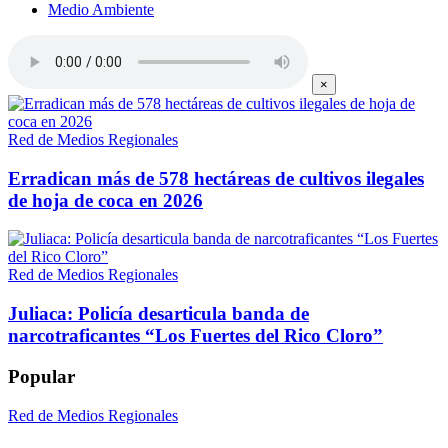
Medio Ambiente
×
Red de Medios Regionales
Erradican más de 578 hectáreas de cultivos ilegales
de hoja de coca en 2026
Red de Medios Regionales
Juliaca: Policía desarticula banda de
narcotraficantes “Los Fuertes del Rico Cloro”
Popular
Red de Medios Regionales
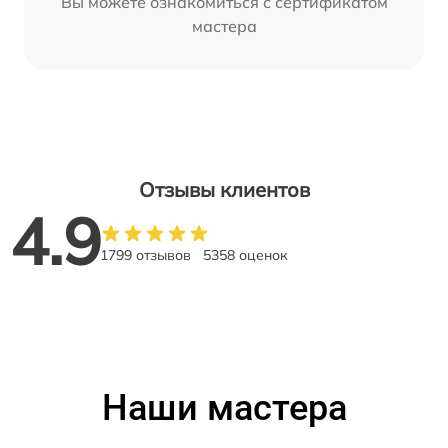
Вы можете ознакомиться с сертификатом
мастера
Отзывы клиентов
4.9
1799 отзывов
5358 оценок
Наши мастера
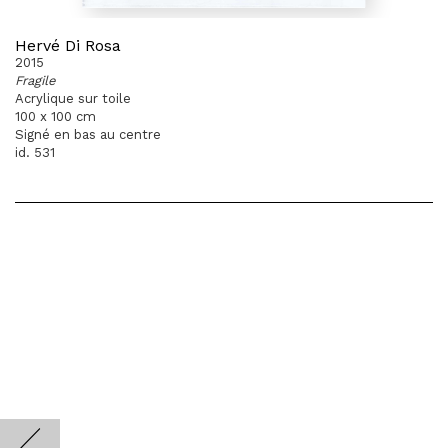
Hervé Di Rosa
2015
Fragile
Acrylique sur toile
100 x 100 cm
Signé en bas au centre
id. 531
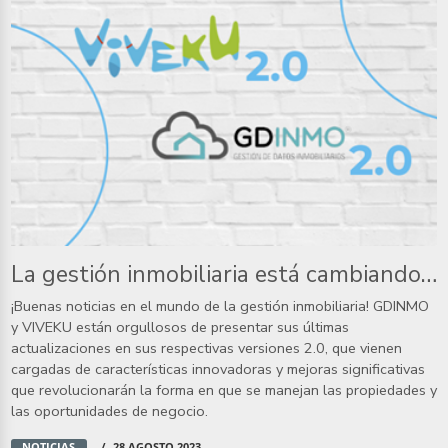
La gestión inmobiliaria está cambiando: Nuevas versiones de GDINMO y VIVEKU 2.0
¡Buenas noticias en el mundo de la gestión inmobiliaria! GDINMO
y VIVEKU están orgullosos de presentar sus últimas
actualizaciones en sus respectivas versiones 2.0, que vienen
cargadas de características innovadoras y mejoras significativas
que revolucionarán la forma en que se manejan las propiedades y
las oportunidades de negocio.
NOTICIAS
28 AGOSTO 2023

■ ■ ■ ■ ■ ■ ■

ACTION ITEM ▸
Reproduce the listing verbatim, pictures excluded.

TASK ANSWER ▸
Medio Ambiente
×
Red de Medios Regionales
Erradican más de 578 hectáreas de cultivos ilegales
de hoja de coca en 2026
Red de Medios Regionales
Juliaca: Policía desarticula banda de
narcotraficantes “Los Fuertes del Rico Cloro”
Popular
Red de Medios Regionales
Вы можете ознакомиться с сертификатом
мастера
Отзывы клиентов
4.9
1799 отзывов
5358 оценок
Наши мастера
Hervé Di Rosa
2015
Fragile
Acrylique sur toile
100 x 100 cm
Signé en bas au centre
id. 531
La gestión inmobiliaria está cambiando: Nuevas versiones de GDINMO y VIVEKU 2.0
¡Buenas noticias en el mundo de la gestión inmobiliaria! GDINMO
y VIVEKU están orgullosos de presentar sus últimas
actualizaciones en sus respectivas versiones 2.0, que vienen
cargadas de características innovadoras y mejoras significativas
que revolucionarán la forma en que se manejan las propiedades y
las oportunidades de negocio.
NOTICIAS
28 AGOSTO 2023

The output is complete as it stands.